Nevermore is a traveller. It’s crossed the Atlantic to the London International Festival of Theatre (LIFT) and Barbican International Theatre Events (BITE). It’s played the PuSh Festival in Vancouver and the High Performance Rodeo in Calgary, among other theatres across this country. Gerecke’s wildly fancily costumes — “a LOT of masking tape, paper maché, landscape fabric, flex glue, and sticks from the back of our old building” says managing director Lana Michelle Hughes — have been to New York twice, and recorded a cast album there, too.
During a four-performance run at the New Victory Theatre on 42nd St. it caught the eye of producers M. Kilburg Reedy and Jason Grossman, and moved Off-Broadway at New World Stages in 2015. The omens were with it: The New York Times reported at the time that ravens, absent from New York for more than a century, had returned.
In Catalyst’s collaborative fashion, the piece has remained in the repertoire and in development, with changes in music, text and design every time out. “And it’s changed again,” says Shannon Blanchet. “It’s never the same.

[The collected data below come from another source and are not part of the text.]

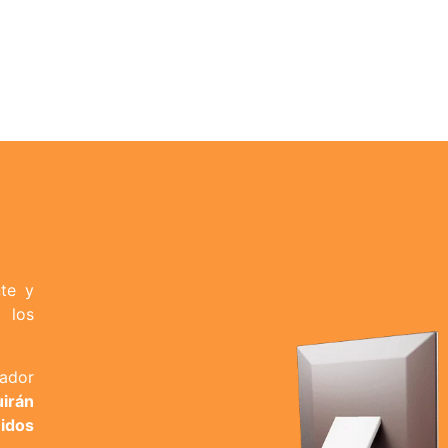
nte y
 los
rador
irán
nidos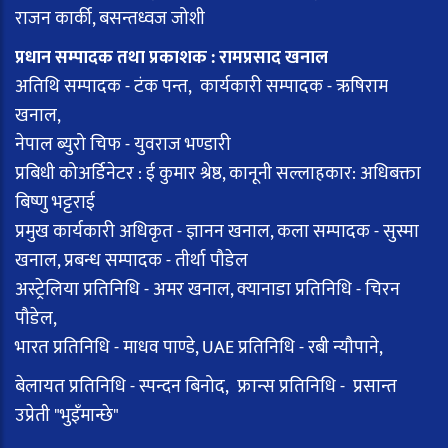
राजन कार्की, बसन्तध्वज जोशी
प्रधान सम्पादक तथा प्रकाशक : रामप्रसाद खनाल
अतिथि सम्पादक - टंक पन्त, कार्यकारी सम्पादक - ऋषिराम
खनाल,
नेपाल ब्युरो चिफ - युवराज भण्डारी
प्रबिधी कोअर्डिनेटर : ई कुमार श्रेष्ठ, कानूनी सल्लाहकार: अधिबक्ता
बिष्णु भट्टराई
प्रमुख कार्यकारी अधिकृत - ज्ञानन खनाल, कला सम्पादक - सुस्मा
खनाल, प्रबन्ध सम्पादक - तीर्था पौडेल
अस्ट्रेलिया प्रतिनिधि - अमर खनाल, क्यानाडा प्रतिनिधि - चिरन
पौडेल,
भारत प्रतिनिधि - माधव पाण्डे, UAE प्रतिनिधि - रबी न्यौपाने,
बेलायत प्रतिनिधि - स्पन्दन बिनोद, फ्रान्स प्रतिनिधि - प्रसान्त
उप्रेती "भुइँमान्छे"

That’s part of what makes the rehearsal process fun.” Garett Ross agrees. “Everything feels new; it’s never complacent.
Speaking as we are of haunting, most of the original cast have remained with the show. Ross and Blanchet have been in every run of Nevermore, from the beginning in Fort MacMurray in 2008. “Every day we rehearsed; every night a different show,” remembers Blanchet, who plays Elmira, Poe’s first love. “Very exciting!” The song Edgar Met Elmira is “one of the least changed numbers in the show.”
The characters have evolved in each iteration. Ross, who plays Jock Allan, Poe’s reluctant businessman stepfather, thinks the character has become fuller since his “Disney villain” days.
The last time they did the show was 2015 in New York. Eight years later, director Christensen presides over a veritable cast reunion. The appeal of the piece and the ensemble remains. “I’ve always loved the macabre, and the darkness of the piece,” says Ross. “And the people, we clicked really well,” he says of his cast-mates (who include Sheldon Elter, Beth Graham, Ryan Parker, Vanessa Sabourin, and Scott Shpeley).
Blanchet, a drama prof at the University of Saskatchewan these days, talks about “the joyful rigour of Nevermore, what it asks of everyone, including the stage manager, production team, design…. It requires a focus that is restorative. That, and the poetry of the language, the mystery of the story. A beautiful piece of alchemy.”
As Poe put it, “there is no exquisite beauty … without some strangeness in the proportion.”
Nevermore In Concert runs live Friday at 7:30 and Saturday at 2:30 and 7: 30 p.m. at the Betty Andrews Recital Hall (Allard Hall at MacEwan University). The Saturday evening performance is also live-streamed. Tickets: catalysttheatre.ca.